Sometime around 2012 we were lucky enough to catch Miriam Margolyes performing Dickens' Women at Her Majesty's Theatre in Ballarat. A one person show, with pianist, written by Margolyes and Sonia Fraser, she commanded the stage, effortlessly shifting through 23 different characters, based on or inspired by 21 women and 2 men in Dickens' novels. An admirer of Dickens work, at no stage did the performance shirk from the less savoury aspects of his life, his obsession with youthful beauty, his "odd" relationships with sister-in-law, and, in Margolyes' own words from an interview in The Lumiere Reader in 2007 (accessible via the waybackmachine: web.archive.org/web/20080423234540/http://www.lumiere.net.nz/reader/item/1415):
"The characters are based on real women in Dickens’ life and where they parallel with his fictional characters. I love the contrast between the goodness of the prose and the badness of the man. His daughter once said ‘he was a very wicked man’ and no-one seems to know that but they will after they see my show."
That ability to see contrast, and a willingness to forgive some transgressions and refuse to accept others, is very much the Margolyes way.
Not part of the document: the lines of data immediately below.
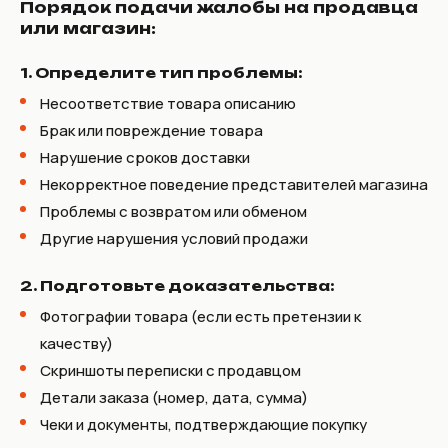
Порядок подачи жалобы на продавца
или магазин:
1. Определите тип проблемы:
Несоответствие товара описанию
Брак или повреждение товара
Нарушение сроков доставки
Некорректное поведение представителей магазина
Проблемы с возвратом или обменом
Другие нарушения условий продажи
2. Подготовьте доказательства:
Фотографии товара (если есть претензии к
качеству)
Скриншоты переписки с продавцом
Детали заказа (номер, дата, сумма)
Чеки и документы, подтверждающие покупку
As is, one suspects, a somewhat cheeky attitude towards shocking others, and an unrelenting desire to tell the unvarnished, uncensored truth. About everything.
I had the great, unmitigated joy of listening to Margolyes read the story of her life, and blessed, as she is, with the elocution and vowels of much work (instigated by her mother), her voice is captivating, as is her ability to switch between accents at the drop of page. Her background as a voice actress and in voiceover work (including a stint in soft-porn), to say nothing of the more well-known (and very different from that) roles in Harry Potter or Fly in the movie Babe, provides her with all the tools required to do an admirable, and very engaging audio version of her own autobiography. Her life provides her with much fodder for the story itself.
It might be fairest to potential readers of this autobiography to point out a few things - if you come to this as a fan of Fly, or Professor Pomona Sprout, knowing little else about Margolyes, and you are likely to be offended by explicit sexual content (of the relieving of men kind somewhat surprisingly for an avowed lesbian like the author), then might be best to avoid. If you're also not a fan of somebody who calls a spade an f***ing shovel, you may be best to skip by. Margolyes is not one to toy with people's "sensibilities". She's not a fan of prudes, and she's not a fan of beating about the bush. One finds it very hard to imagine that back in the days of the Cambridge Footlights, that a particular set of very badly behaved men could not have known of their transgressions, Margolyes is not one to muck about if you've pissed her off.
I think that's what I loved most about this entire audio book. Here is a woman who can be bad-tempered, makes mistakes, swears fluently and enthusiastically (a woman after my own heart) and is totally and utterly unapologetic about it. She's also not in denial about who or what or how she's lived her life, and there is much in this book that goes to the heart of mistakes made, people transgressed against, and those who have transgressed against her. She doesn't pull any punches about just about everything.
And it is because of all of the above that I loved every sweary, pointed, ridiculous, contradictory, unapologetic minute of it - including the soldier up a tree. I mean if you can't live your life as you bloody well want to when you're Miriam Margolyes, what hope is there for the rest of us. All power to her, her walking frame, her beautiful eyes, her beloved Heather and her career going forward.